Le Service allemand de contre-espionnage militaire (MAD) a averti lundi que le risque de sabotage impliquant des « agents de faible niveau » recrutés par des services étrangers avait considérablement augmenté, estimant que l’Allemagne constituait une cible prioritaire de l’espionnage russe.
Les services de renseignement russes ont intensifié leurs activités contre l’Allemagne en raison de sa « position géostratégique », de la modernisation de ses forces armées et de l’acquisition de nouveaux systèmes d’armement, indique le MAD dans son rapport annuel.
Selon le MAD, les agents russes ont longtemps opéré depuis l’ambassade et les consulats sous couverture diplomatique. Après l’expulsion de nombre d’entre eux à la suite du déclenchement de la guerre russo-ukrainienne en 2022, les services russes ont dû trouver d’autres moyens de poursuivre leurs opérations en Allemagne.
« Pour répondre à ce besoin de renseignement, la Russie a complété ses capacités “classiques” de collecte d’informations par des méthodes alternatives, comme le recours à des “agents de faible niveau” », précise le rapport.
Ces agents sont souvent dépourvus de formation en matière de renseignement et certains peuvent même ignorer qu’ils exécutent une mission pour un service étranger.
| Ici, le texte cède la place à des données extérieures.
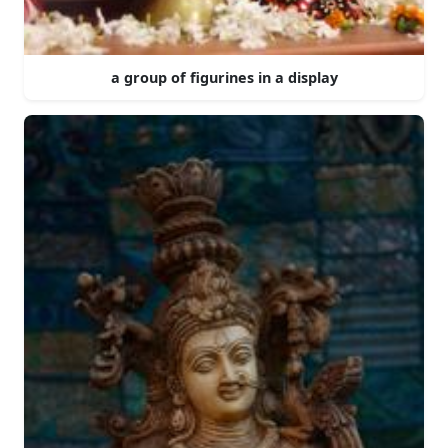
a group of figurines in a display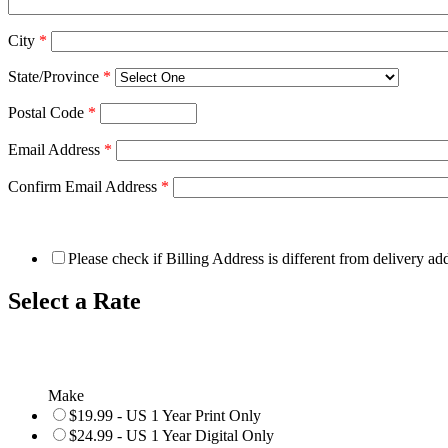
City
*
State/Province
*
Postal Code
*
Email Address
*
Confirm Email Address
*
Please check if Billing Address is different from delivery ad
Select a Rate
Make
$19.99 - US 1 Year Print Only
$24.99 - US 1 Year Digital Only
Ils peuvent être recrutés sur internet sans avoir besoin d’être infiltrés, leur emploi pouvant déjà leur donner accès à un site sensible.
Le service cite notamment des survols de sites militaires par des drones, des incendies criminels, dont l’un visant des véhicules de la Bundeswehr, ainsi que des tentatives d’ingérence visant des navires de la marine allemande en maintenance dans un chantier naval. La plupart de ces actes présumés de sabotage ont « très probablement été initiés par la Russie », selon le MAD.
Le sabotage vise non seulement à inquiéter la population et les décideurs, mais aussi à endommager ou détruire des installations et à perturber leur fonctionnement, poursuit le rapport.
« Le sabotage est particulièrement efficace lorsqu’il peut également bénéficier d’une couverture médiatique, afin de motiver ses propres partisans et de mettre en évidence les faiblesses de l’adversaire », ajoute-t-il.
Moscou a rejeté à plusieurs reprises les accusations de sabotage, d’incursions de drones et d’espionnage dans les pays européens soutenant l’Ukraine. Le Kremlin juge ces allégations non étayées et accuse les gouvernements occidentaux d’alimenter une « hystérie antirusse ».
Les responsables russes affirment que Berlin et ses alliés n’ont présenté aucune preuve publique à l’appui de ces accusations et leur reprochent de les utiliser pour accentuer la confrontation avec Moscou.